:: Ausgangsdaten ::
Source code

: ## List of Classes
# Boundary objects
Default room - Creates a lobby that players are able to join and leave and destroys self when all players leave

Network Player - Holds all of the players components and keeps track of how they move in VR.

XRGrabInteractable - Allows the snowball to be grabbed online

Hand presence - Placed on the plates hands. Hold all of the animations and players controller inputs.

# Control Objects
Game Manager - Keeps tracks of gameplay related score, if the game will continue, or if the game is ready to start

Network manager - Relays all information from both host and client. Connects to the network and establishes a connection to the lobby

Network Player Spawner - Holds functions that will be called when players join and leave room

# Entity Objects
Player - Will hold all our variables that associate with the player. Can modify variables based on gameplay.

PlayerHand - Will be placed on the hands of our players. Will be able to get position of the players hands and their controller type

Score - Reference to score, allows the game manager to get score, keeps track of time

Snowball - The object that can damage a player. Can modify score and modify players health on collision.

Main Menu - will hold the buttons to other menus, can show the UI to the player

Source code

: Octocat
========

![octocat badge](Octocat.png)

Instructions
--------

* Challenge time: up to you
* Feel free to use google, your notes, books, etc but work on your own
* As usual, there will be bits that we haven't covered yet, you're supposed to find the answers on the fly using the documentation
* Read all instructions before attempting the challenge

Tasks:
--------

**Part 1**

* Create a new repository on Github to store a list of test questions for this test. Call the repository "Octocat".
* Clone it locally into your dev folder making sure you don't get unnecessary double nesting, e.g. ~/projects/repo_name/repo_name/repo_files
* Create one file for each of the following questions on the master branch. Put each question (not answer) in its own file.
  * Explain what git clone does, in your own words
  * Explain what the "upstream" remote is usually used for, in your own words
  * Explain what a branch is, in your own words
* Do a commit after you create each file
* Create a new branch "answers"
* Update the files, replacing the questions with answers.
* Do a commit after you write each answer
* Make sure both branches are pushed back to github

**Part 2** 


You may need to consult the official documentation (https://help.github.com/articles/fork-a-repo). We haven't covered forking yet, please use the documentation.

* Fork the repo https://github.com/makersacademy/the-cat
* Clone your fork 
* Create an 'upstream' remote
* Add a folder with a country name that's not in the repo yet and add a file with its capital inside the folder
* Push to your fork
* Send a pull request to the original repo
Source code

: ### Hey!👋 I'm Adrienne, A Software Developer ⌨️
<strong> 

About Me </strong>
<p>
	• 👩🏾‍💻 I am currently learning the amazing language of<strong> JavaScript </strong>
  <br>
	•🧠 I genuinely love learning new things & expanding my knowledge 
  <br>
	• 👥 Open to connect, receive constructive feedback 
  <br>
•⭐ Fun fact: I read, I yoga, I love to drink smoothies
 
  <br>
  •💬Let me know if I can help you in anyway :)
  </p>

:: Aufgabenstellung ::
Gib alle Zeilen der Datensätze zurück, in denen das Wort „both“ vorkommt, und beachte dabei die Groß- und Kleinschreibung.

:: Lösung ::
Network manager - Relays all information from both host and client. Connects to the network and establishes a connection to the lobby
* Make sure both branches are pushed back to github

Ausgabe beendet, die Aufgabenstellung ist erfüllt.